**Goal of the exercise**
The reply should hold only the lines from the one with "ID-103, status: Complete -> Not started" to the one with "ID-136, owner: none -> Óscar Castillo", both ends kept, exactly as they appear below, without any pictures.

(Beginning of Recorded information)

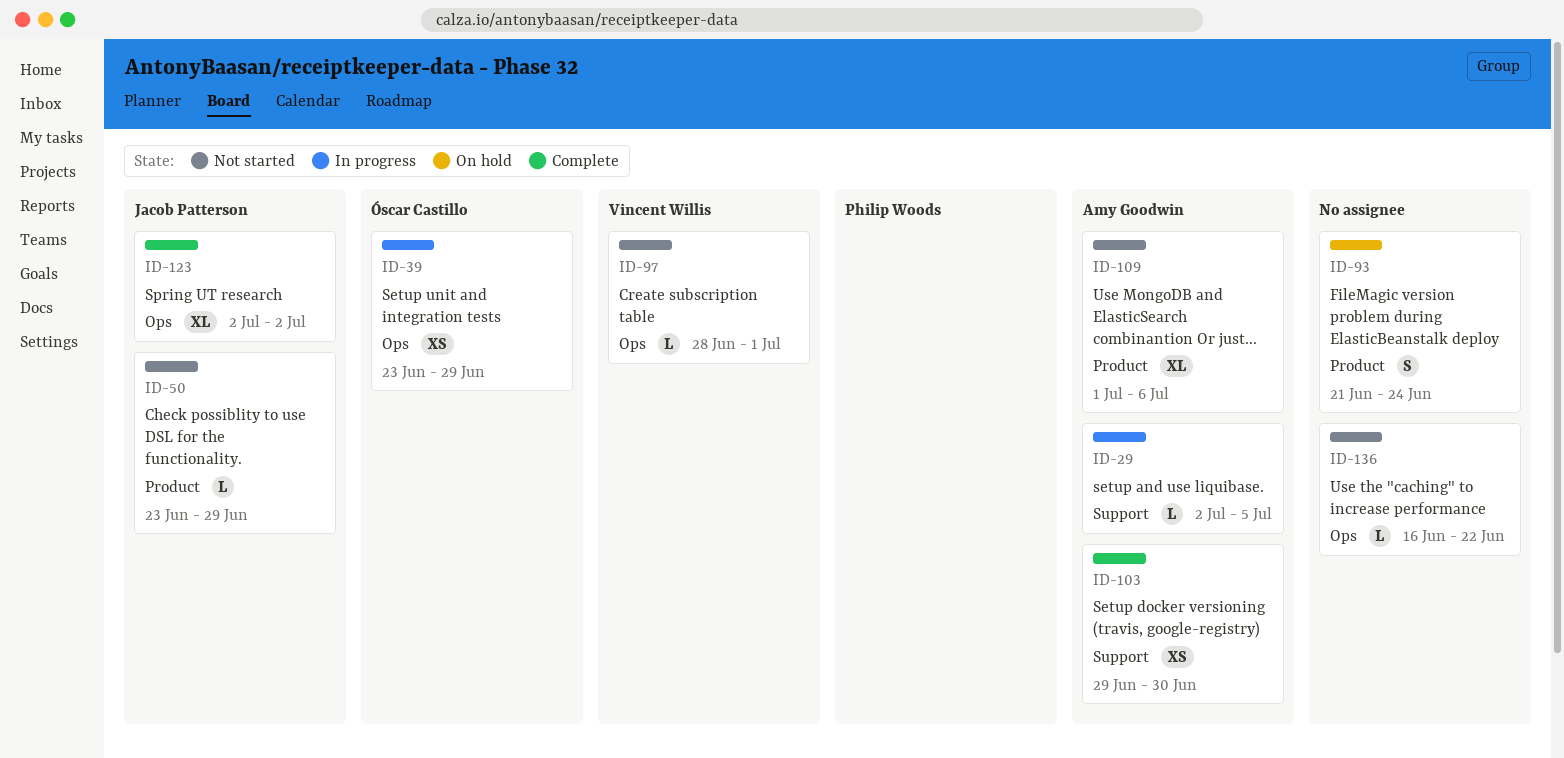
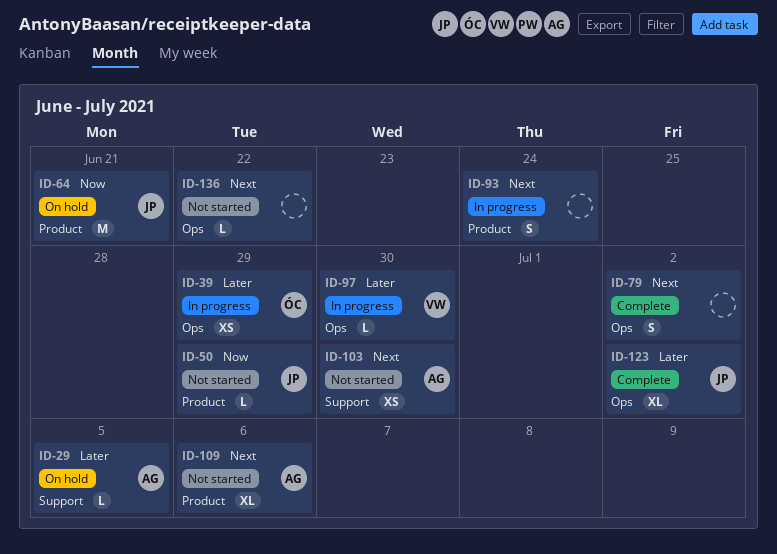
ID-29, status: In progress -> On hold
ID-64: none -> present
ID-79: none -> present
ID-93, status: On hold -> In progress
ID-97, status: Not started -> In progress
ID-97, due: Jul 1 -> Jun 30
ID-103, status: Complete -> Not started

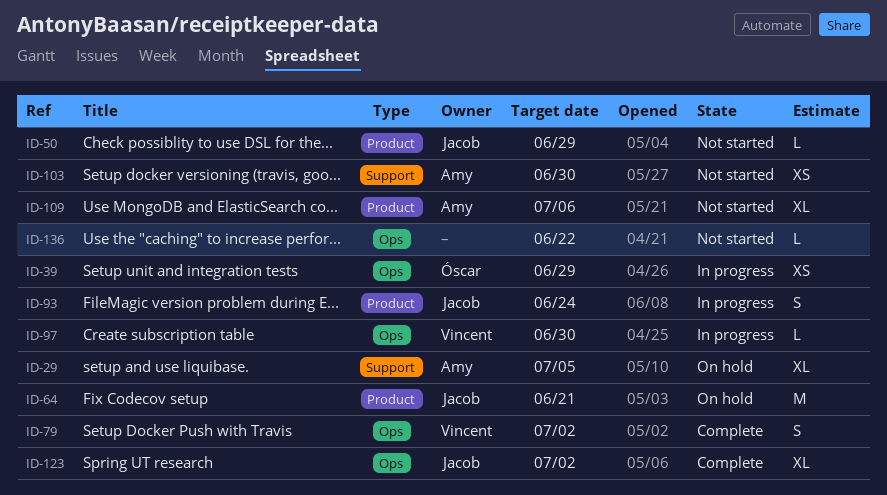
ID-29, estimate: L -> XL
ID-79, owner: none -> Vincent
ID-93, owner: none -> Jacob

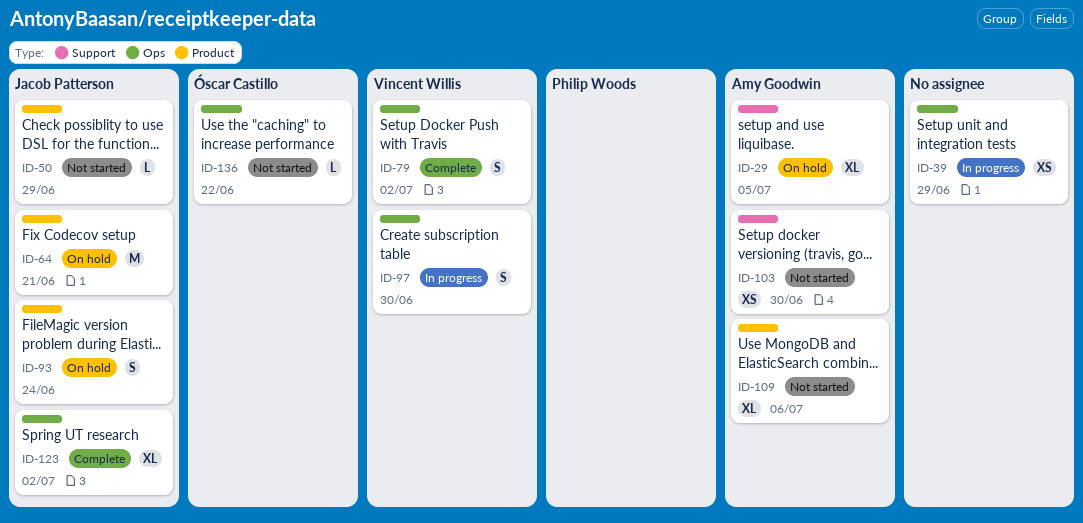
ID-39, owner: Óscar Castillo -> none
ID-93, status: In progress -> On hold
ID-97, estimate: L -> S
ID-136, owner: none -> Óscar Castillo

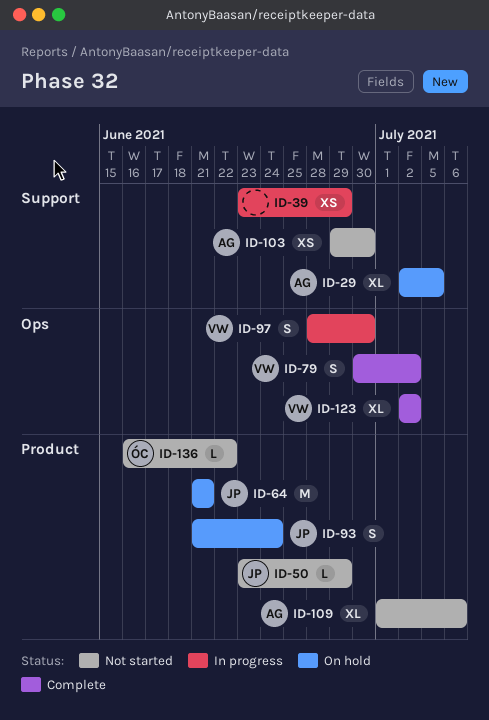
ID-39, label: Ops -> Support
ID-123, owner: Jacob Patterson -> Vincent Willis
ID-136, label: Ops -> Product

(End of Recorded information)

**Written response**
ID-103, status: Complete -> Not started

ID-29, estimate: L -> XL
ID-79, owner: none -> Vincent
ID-93, owner: none -> Jacob

ID-39, owner: Óscar Castillo -> none
ID-93, status: In progress -> On hold
ID-97, estimate: L -> S
ID-136, owner: none -> Óscar Castillo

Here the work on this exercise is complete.